Structural problems persist in the access of recognised refugees to documents and their rights, according to the new annual report published today by Refugee Support Aegean (RSA) and PRO ASYL. These problems are highlighted in the report also through many refugees’ personal stories, whose cases are taken over by RSA.

While the European Commission decided in early 2023 to launch infringement proceedings against Greece for poor transposition of EU law, and countries such as Germany and the Netherlands have opposed the deportation of beneficiaries of international protection to Greece, except in exceptional cases, people are still returned in the country without any support, information or documents in force.

Most difficulties are encountered vis-à-vis access to a residence permit (ADET), which is obstructed by an array of administrative barriers, and slow processing times at the different stages of the ADET issuance and/or renewal procedure, which may exceed one year.
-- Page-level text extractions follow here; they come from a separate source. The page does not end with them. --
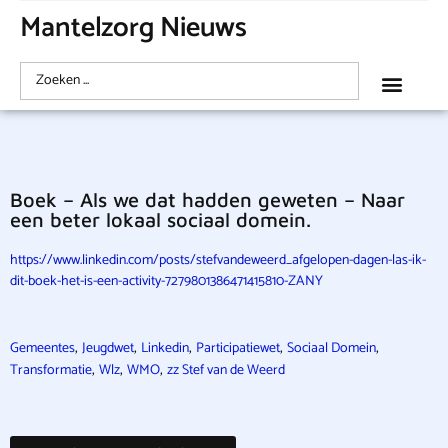
Mantelzorg Nieuws
Boek – Als we dat hadden geweten – Naar
een beter lokaal sociaal domein.
https://www.linkedin.com/posts/stefvandeweerd_afgelopen-dagen-las-ik-
dit-boek-het-is-een-activity-7279801386471415810-ZANY
,
,
,
,
,
Gemeentes
Jeugdwet
Linkedin
Participatiewet
Sociaal Domein
,
,
,
Transformatie
Wlz
WMO
zz Stef van de Weerd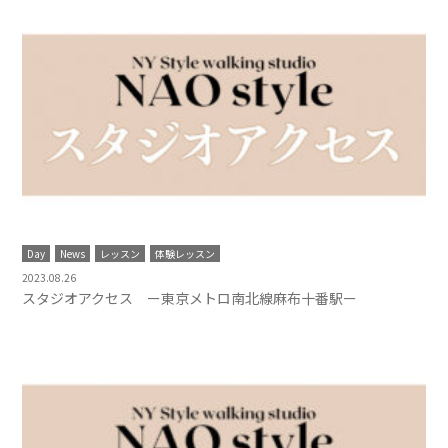
Day
News
レッスン
体験レッスン
2023.08.26
スタジオアクセス ー東京メトロ南北線麻布十番駅ー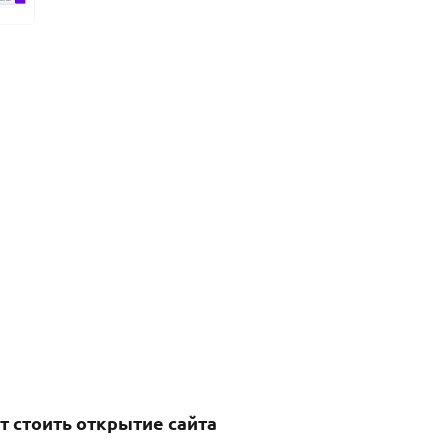
т стоить открытие сайта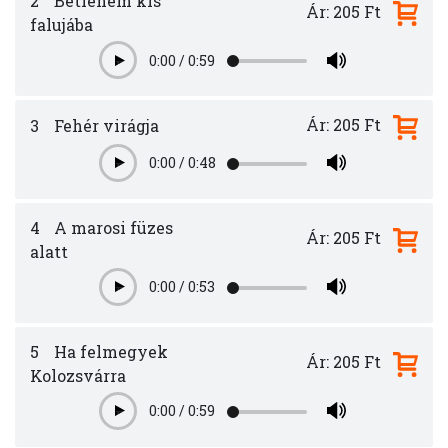
2
Betlehem kis
Ár: 205 Ft
falujába
0:00
/
0:59
Play
Ár: 205 Ft
3
Fehér virágja
0:00
/
0:48
Play
4
A marosi füzes
Ár: 205 Ft
alatt
0:00
/
0:53
Play
5
Ha felmegyek
Ár: 205 Ft
Kolozsvárra
0:00
/
0:59
Play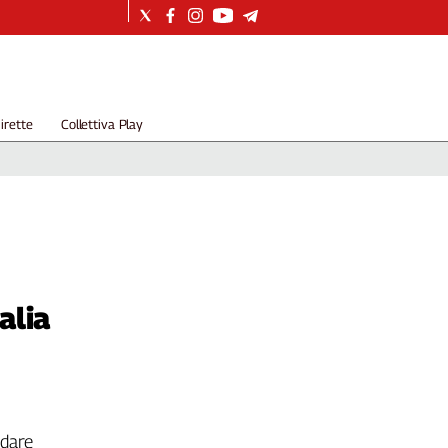
irette
Collettiva Play
alia
ndare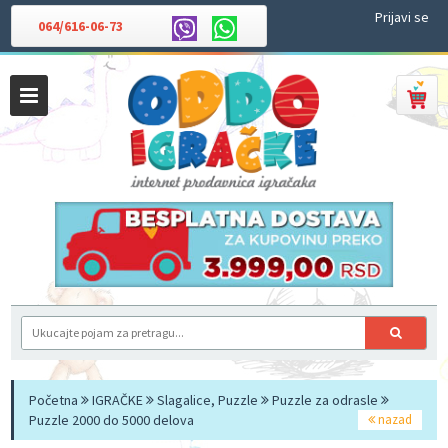
Prijavi se
064/616-06-73
Početna
IGRAČKE
Slagalice, Puzzle
Puzzle za odrasle
Puzzle 2000 do 5000 delova
nazad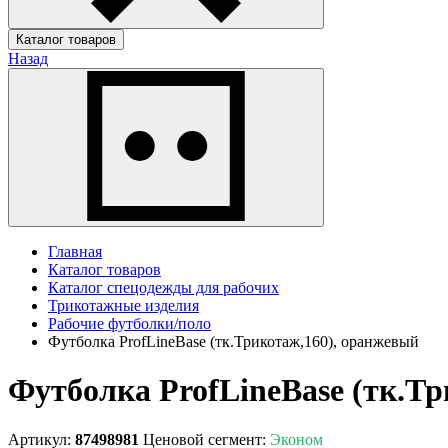
Каталог товаров
Назад
Главная
Каталог товаров
Каталог спецодежды для рабочих
Трикотажные изделия
Рабочие футболки/поло
Футболка ProfLineBase (тк.Трикотаж,160), оранжевый
Футболка ProfLineBase (тк.Т
Артикул:
87498981
Ценовой сегмент:
Эконом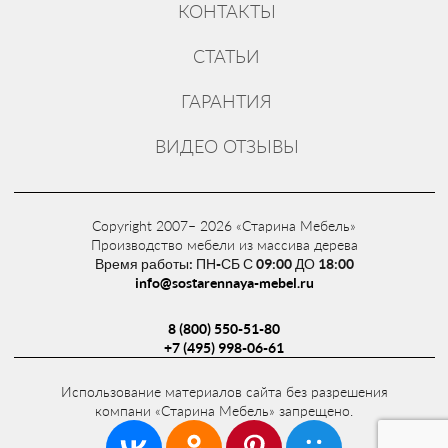
КОНТАКТЫ
Купить барную стойку можно по адресу:
Московская обл, Щелковский р-н, д.
СТАТЬИ
Медвежьи озера, ул. Медвежьи озера, дом
65А. Выставочный зал. Второй адрес:
ГАРАНТИЯ
Московская область, г. Ногинск, улица 200
ВИДЕО ОТЗЫВЫ
лет Города, дом 2. Наше производство.
Заказать товар можно через корзину, по
телефону: 8 (800) 550-51-80. Email:
Copyright 2007– 2026 «Старина Мебель»
info@sostarennaya-mebel.ru
. Доставка по
Производство мебели из массива дерева
всей России.
Время работы: ПН-СБ С 09:00 ДО 18:00
info@sostarennaya-mebel.ru
Фотографии всего объекта
8 (800) 550-51-80
+7 (495) 998-06-61
Использование материалов сайта без разрешения
компани «Старина Мебель» запрещено.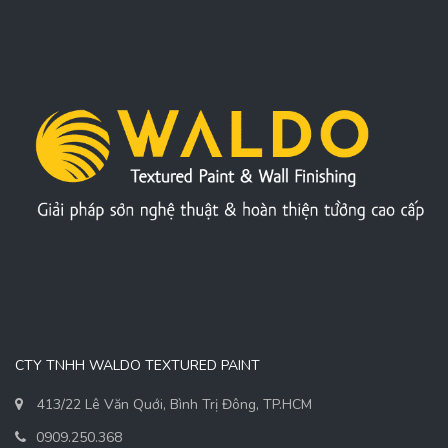
CTY TNHH WALDO TEXTURED PAINT
413/22 Lê Văn Quới, Bình Trị Đông, TP.HCM
0909.250.368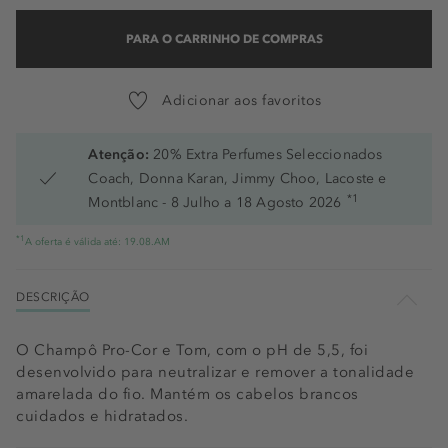
PARA O CARRINHO DE COMPRAS
Adicionar aos favoritos
Atenção:
20% Extra Perfumes Seleccionados
Coach, Donna Karan, Jimmy Choo, Lacoste e
*1
Montblanc - 8 Julho a 18 Agosto 2026
*1
A oferta é válida até: 19.08.AM
DESCRIÇÃO
O Champô Pro-Cor e Tom, com o pH de 5,5, foi
desenvolvido para neutralizar e remover a tonalidade
amarelada do fio. Mantém os cabelos brancos
cuidados e hidratados.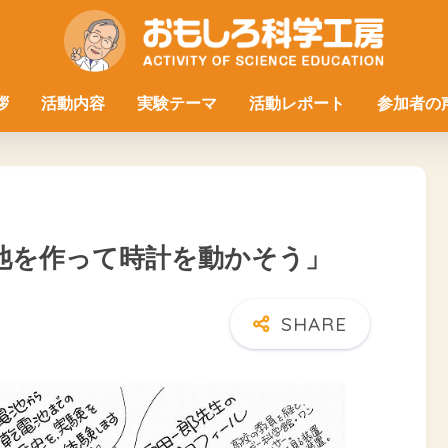
拶
活動内容
実験テーマ
活動レポート
参加者の
電池を作って時計を動かそう」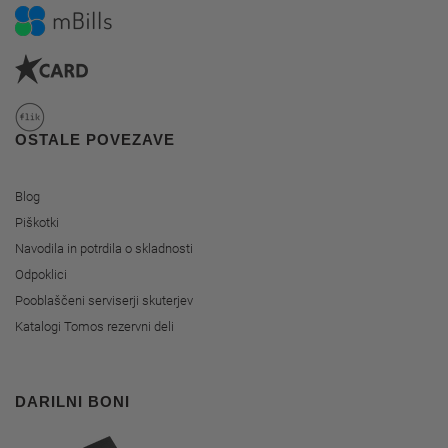
OSTALE POVEZAVE
Blog
Piškotki
Navodila in potrdila o skladnosti
Odpoklici
Pooblaščeni serviserji skuterjev
Katalogi Tomos rezervni deli
DARILNI BONI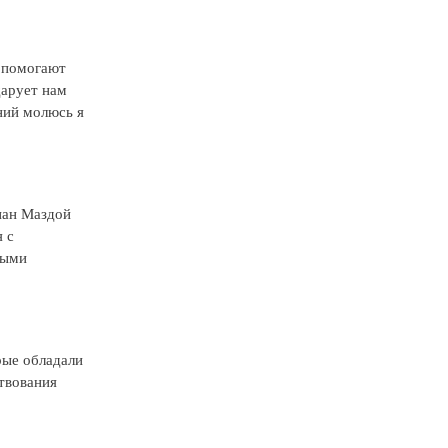
о помогают
дарует нам
ний молюсь я
знан Маздой
 с
ными
рые обладали
твования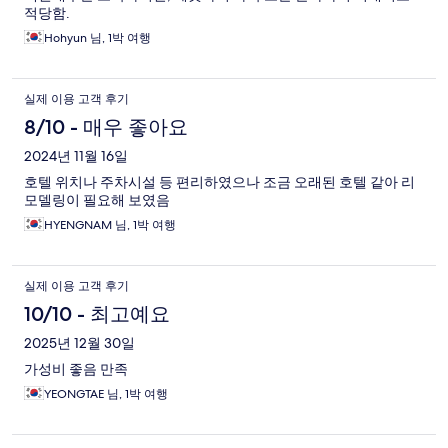
적당함.
Hohyun 님, 1박 여행
실제 이용 고객 후기
8/10 - 매우 좋아요
2024년 11월 16일
호텔 위치나 주차시설 등 편리하였으나 조금 오래된 호텔 같아 리
모델링이 필요해 보였음
HYENGNAM 님, 1박 여행
실제 이용 고객 후기
10/10 - 최고예요
2025년 12월 30일
가성비 좋음 만족
YEONGTAE 님, 1박 여행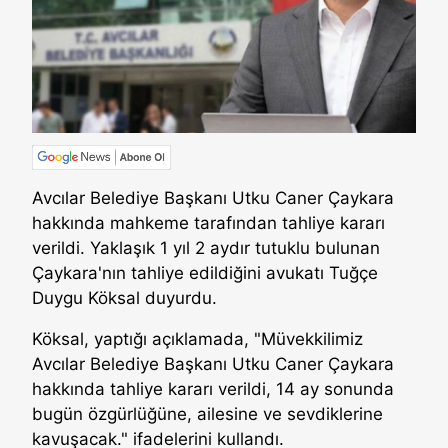
Avcılar Belediye Başkanı Utku Caner Çaykara
hakkında mahkeme tarafından tahliye kararı
verildi. Yaklaşık 1 yıl 2 aydır tutuklu bulunan
Çaykara'nın tahliye edildiğini avukatı Tuğçe
Duygu Köksal duyurdu.
Köksal, yaptığı açıklamada, "Müvekkilimiz
Avcılar Belediye Başkanı Utku Caner Çaykara
hakkında tahliye kararı verildi, 14 ay sonunda
bugün özgürlüğüne, ailesine ve sevdiklerine
kavuşacak." ifadelerini kullandı.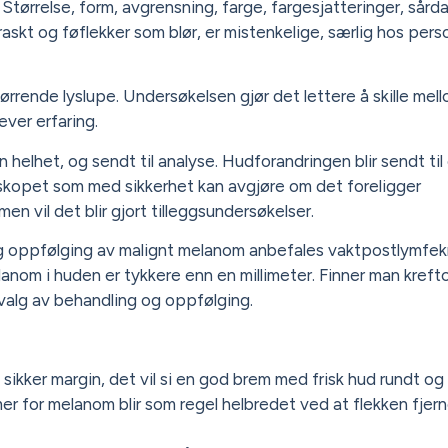
Størrelse, form, avgrensning, farge, fargesjatteringer, sård
raskt og føflekker som blør, er mistenkelige, særlig hos pers
rende lyslupe. Undersøkelsen gjør det lettere å skille mel
ver erfaring.
n helhet, og sendt til analyse. Hudforandringen blir sendt til
oskopet som med sikkerhet kan avgjøre om det foreligger
 vil det blir gjort tilleggsundersøkelser.
g og oppfølging av malignt melanom anbefales vaktpostlymfe
nom i huden er tykkere enn en millimeter. Finner man kreftce
 valg av behandling og oppfølging.
kker margin, det vil si en god brem med frisk hud rundt og
er for melanom blir som regel helbredet ved at flekken fjer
Without a valid ADET, refugees cannot access social benefits, health care, the labour market, or even authorise a legal representative.

In addition, beneficiaries of international protection face serious problems in terms of access to social welfare, although they are par excellence a population group with an increased need for it. Beneficiaries of international protection are de facto excluded from access to benefits, to which Greek citizens do have access, as these benefits are subject to lengthy residence requirements and do not take into account the particular situation of refugees. As a consequence, beneficiaries of international protection are subjected to differential treatment compared to Greek nationals and are de facto excluded from most forms of social assistance, as pointed out in the recent infringement proceedings by the European Commission.

Finally, they continue to face serious barriers to access to housing, in particular due to discrimination, the precondition of possession of AFM and a bank account, and a lack of affordable housing. High risks of homelessness and destitution persist among people granted international protection in Greece, given that access to the necessary documents and resources to secure accommodation is not possible within the 30-day deadline left to persons to vacate their reception places upon obtaining international protection. These risks have been exacerbated by the termination of the ESTIA programme, whose status holder beneficiaries became homeless.